Written answer: How would you describe the relationship between HDI and mortality? Write down the regression equation. Report the R2 value and the slope value for HDI. What does the R2 and the slope value mean? 

### Question 4 (4 pts)
Run a multiple regression analysis of mortality as a function of number of hospital beds (with figure).  Again, report the R2 value and the slope for hospital beds. Based on the slope, does the number of hospital beds have an influence on mortality? 

### Question 5  (4 pts)
Now run a multiple regression analysis of mortality with both HDI and hospital beds as predictors. How has R2 changed from the answer the obtained in Question 2? Based on the new slope, what can you conclude about the influence of HDI on mortality (after controlling for the number of hospital beds)? 

### Question 6 (6 pts)
Use Leave-one-out-crossvalidation and forward step-wise-regression to build the best predictive model of mortality using as candidates the five explanatory variables: HDI, diabetes prevalence, median age, hospital beds, and vaccination rate.
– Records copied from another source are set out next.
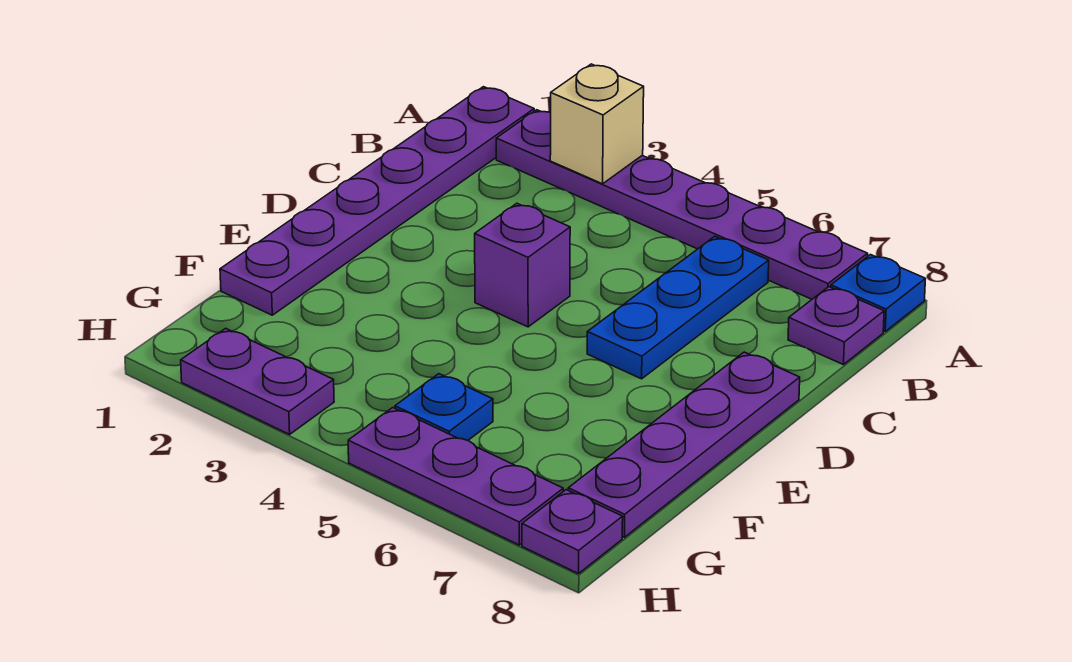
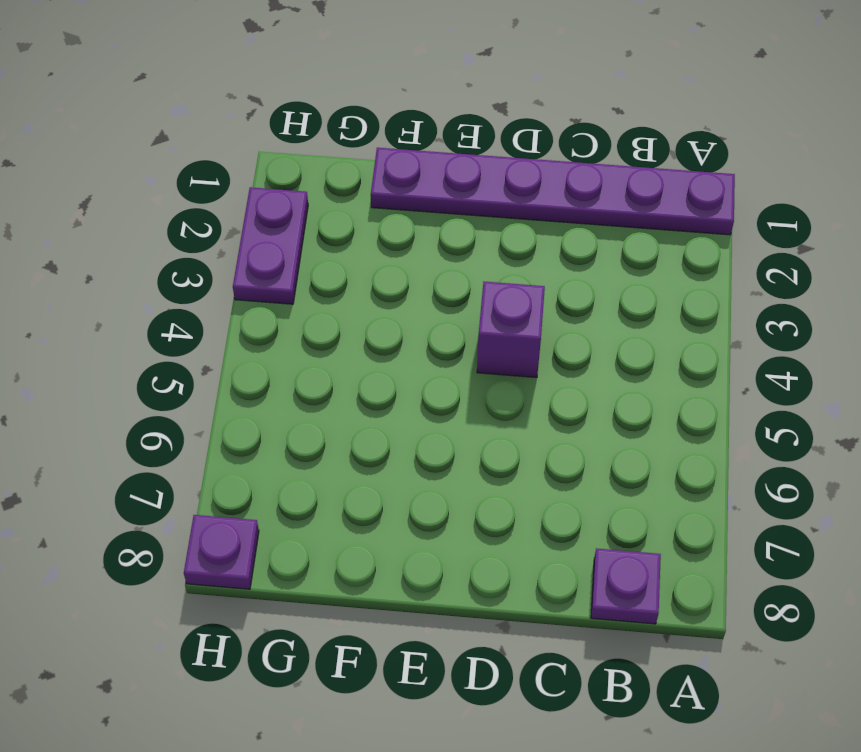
none -> purple plate A2:A7 level 1
none -> blue plate A8 level 1
none -> blue plate B6:D6 level 1

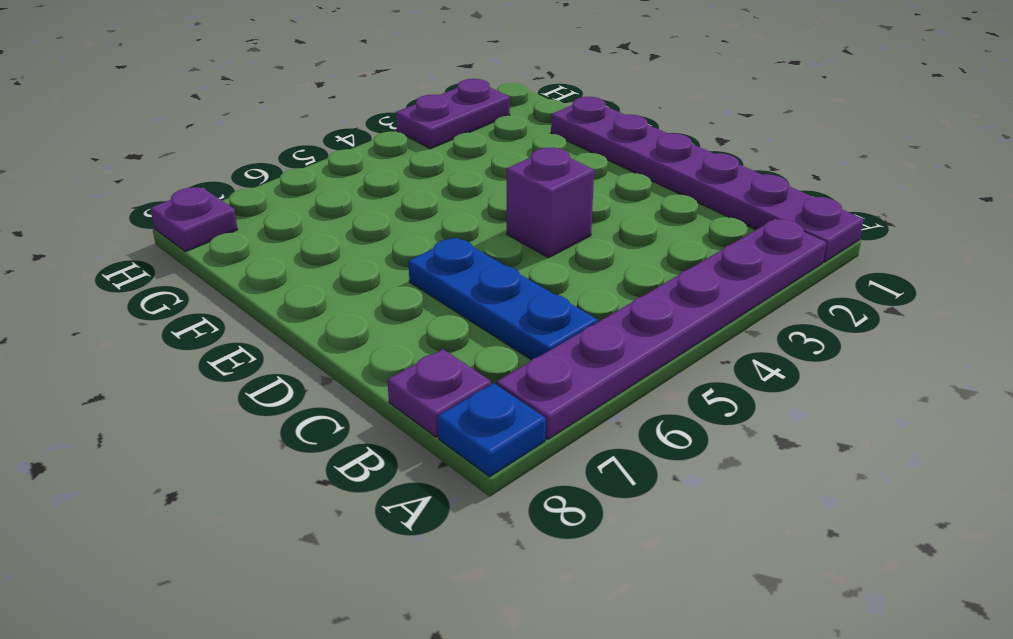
none -> purple plate D8:G8 level 1
none -> blue plate G5 level 1
none -> purple plate H5:H7 level 1

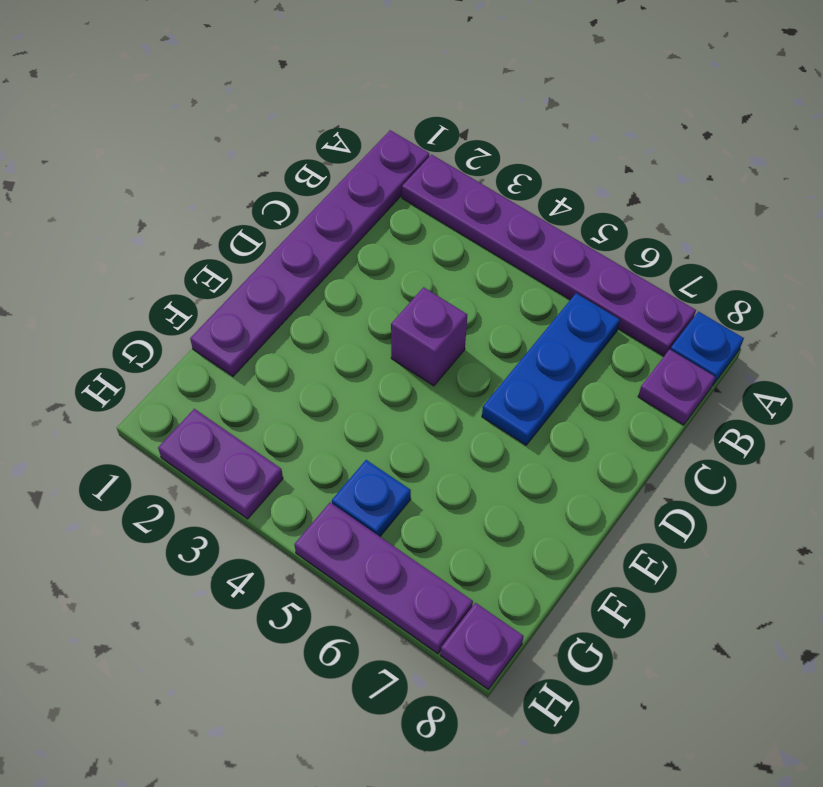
none -> purple plate D8:G8 level 1
none -> tan brick A3 level 2

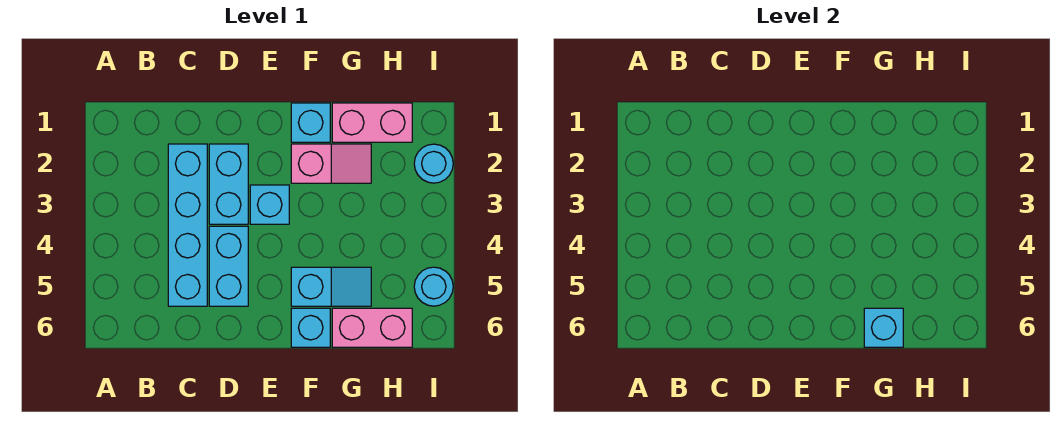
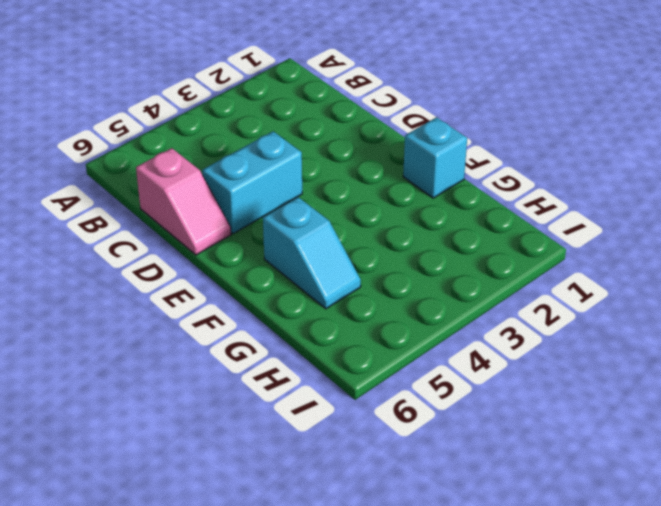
pink slope C6:D6 level 1 top C -> pink slope F2:G2 level 1 top F
none -> cyan brick C2:C5 level 1
none -> cyan brick D2:D3 level 1
none -> cyan brick E3 level 1

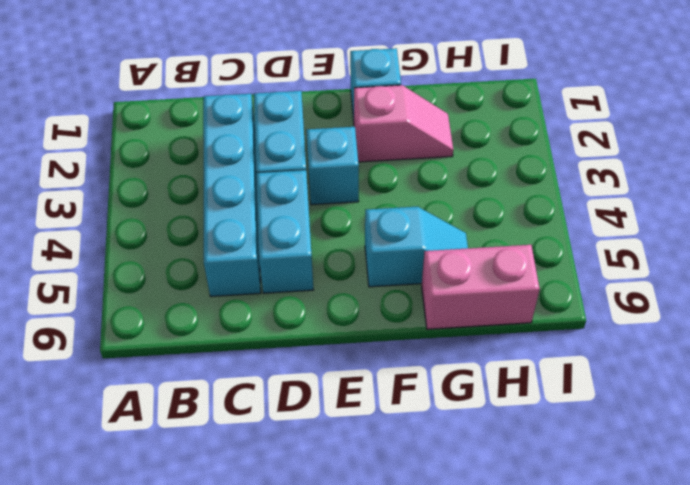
none -> cyan brick F6 level 1
none -> pink brick G1:H1 level 1
none -> cyan round brick I2 level 1

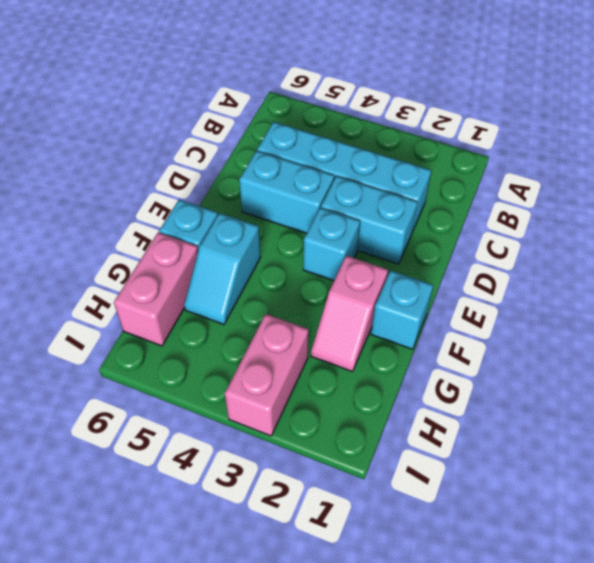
pink brick H3:I3 level 1 -> pink brick G1:H1 level 1
none -> cyan round brick I2 level 1
none -> cyan round brick I5 level 1
none -> cyan brick G6 level 2

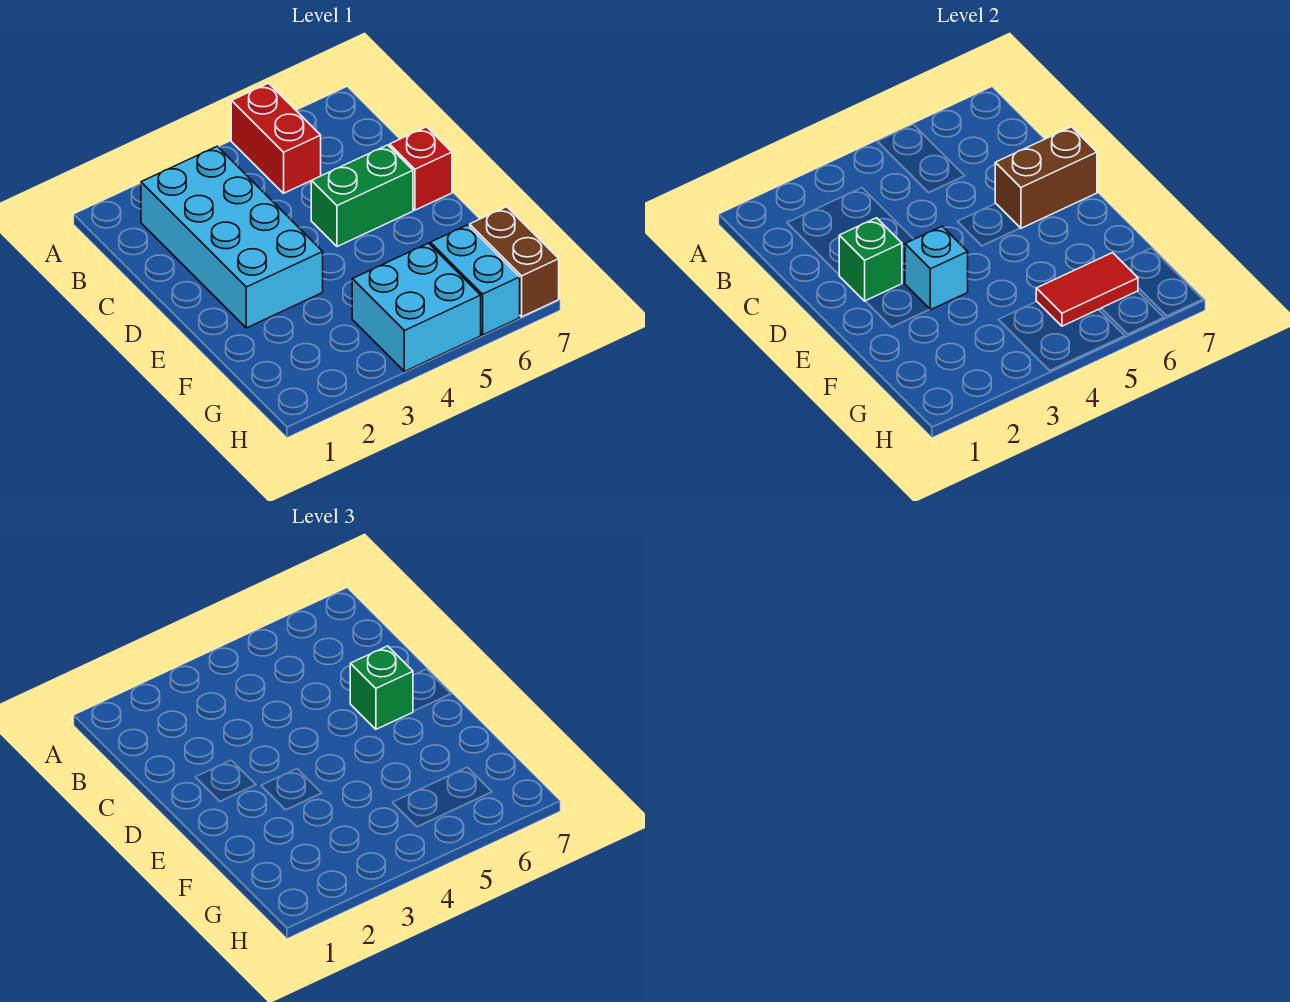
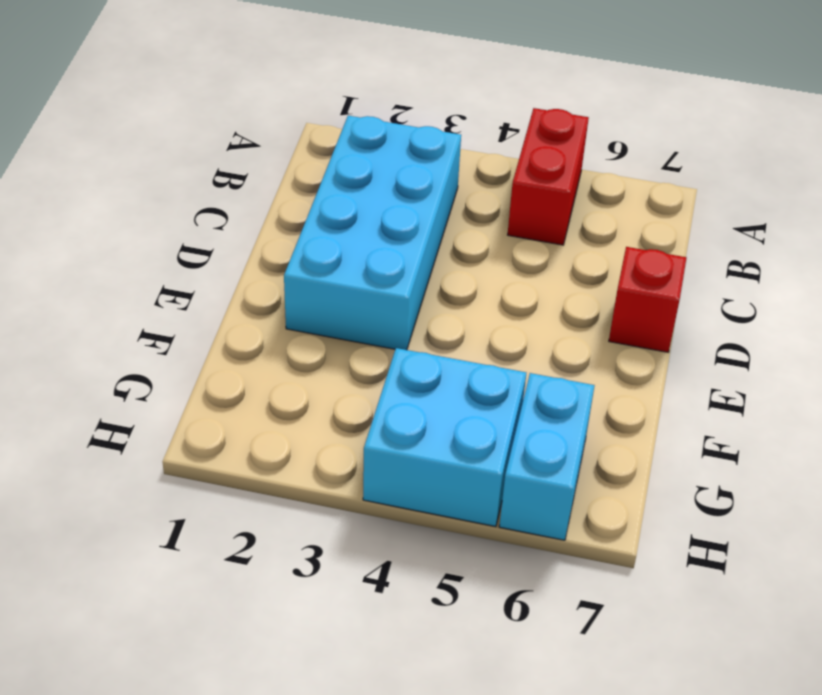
none -> green brick D5:D6 level 1
none -> brown brick G7:H7 level 1
none -> green brick D2 level 2

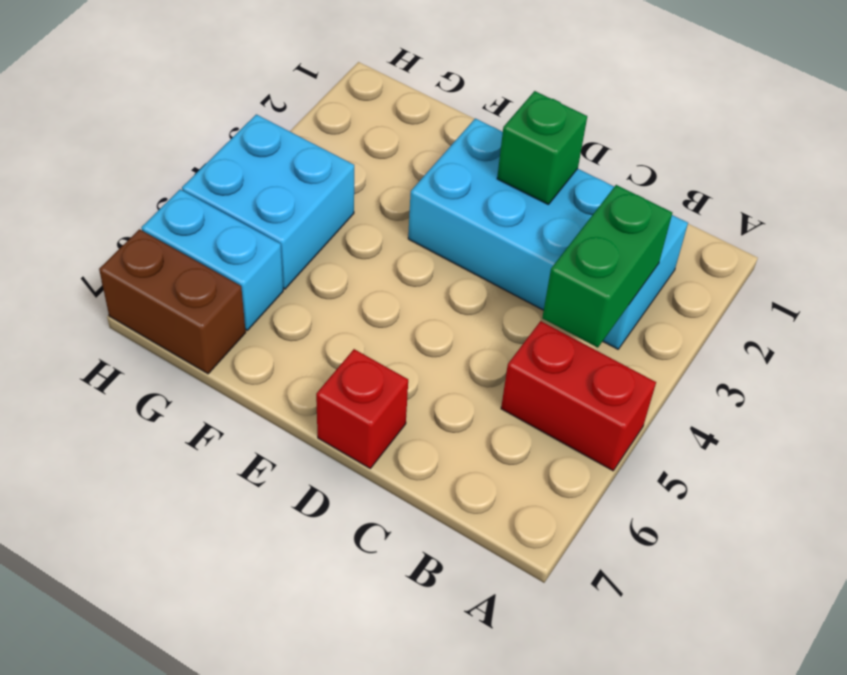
green brick B3:B4 level 2 -> green brick D5:D6 level 1
none -> brown brick D6:D7 level 2
none -> cyan brick E3 level 2
none -> red tile G5:G6 level 2

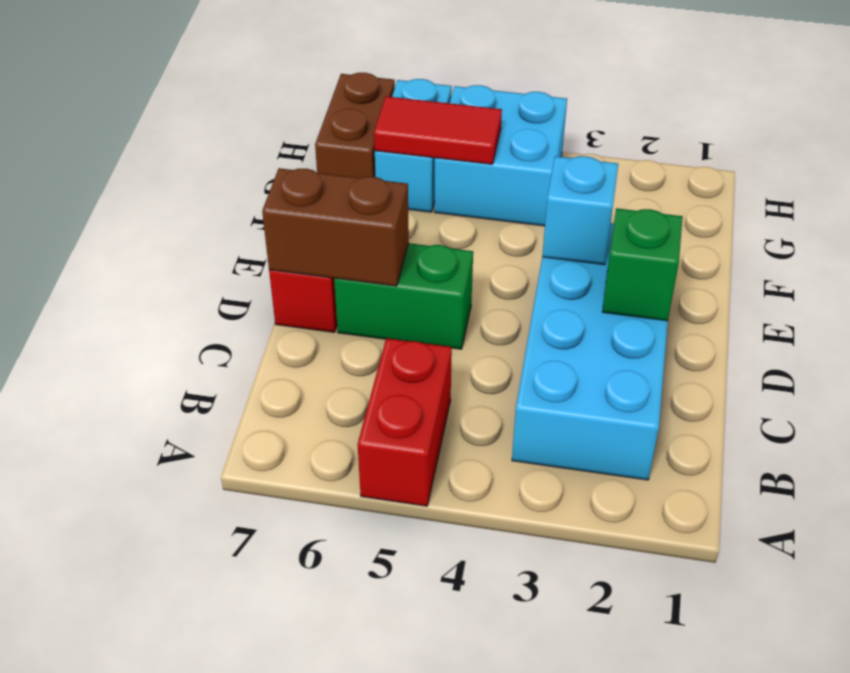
none -> green brick D6 level 3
Show all steps of the step-wise regression explicitly and comment on the decisions you make in the process (and why you made them). Report the formula for the best predictive model that you found. 

### Question 7 (2 pts)
Let's now look at mortality rate by continent. Make a boxplot of continent on the x-axis and mortality on the y-axis. Which continent has the highest overall mortality?  

### Question 8  (5 pts)
Create a set of dummy variables that together code the continents. Set Oceania to be your comparison group. Run a multiple regression model of mortality with the dummy variables as explanatory variables. Report the interecept and slope values. What do the intercept and slope values mean? 

### Question 9  (5 pts)
Repeat the same model but this time add human development index (HDI) as one of the regressors. Report R2. How does the R2 change? Is it meaningful?

Now use cross-validation to compare the following two models:
1. mortality as a function of continents (previous question)
2. mortality as a function of continents and HDI

Which model is better? How do you explain changes in R2 with the addition of HDI? What do you conclude about the effect of the continent on mortality?

## Task 3: Logistic regression (20 pts)
### Question 1 (5 pts) 
Generate a new column in the data frame called high_gdp that assigns a value of 1 to indices with GDP larger than 15000, and 0 to the rest. Make a scatter plot (with labeled axes, and caption) that shows life expectancy on the x-axis and high_gdp on the y axis. Written answer: what do you observe?

### Question 2 (5 pts) 
Fit a logistic regression model that predicts whether a country has high or low GDP based on its life expectancy. Make sure to return a figure of the results (complete with axes and caption). Print out the optimal parameters and interpret your result (negative log likelihood). Is it meaningful? 

### Question 3 (4 pts) 
Now try a different logistic regression model that uses both life expectancy and mortality to predict whether a country has high GDP or not. How does the model compare to the previous one? Explain whether we can interpret the difference between the two models and motivate why.

### Question 4 (6 pts)
Using leave-one-out-crossvalidation, compare first the simple intercept model (b0 only) to the model that also uses life expectancy as explanatory variable for high GDP (on top of the intercept).

Next, compare this model (intercept + life expectancy) to one that additionally includes also the human development index (HDI).

For each comparison, calculate the the difference in crossvalidated log-likelihood and answer the following questions: which one is the best model? How confident are you in your result?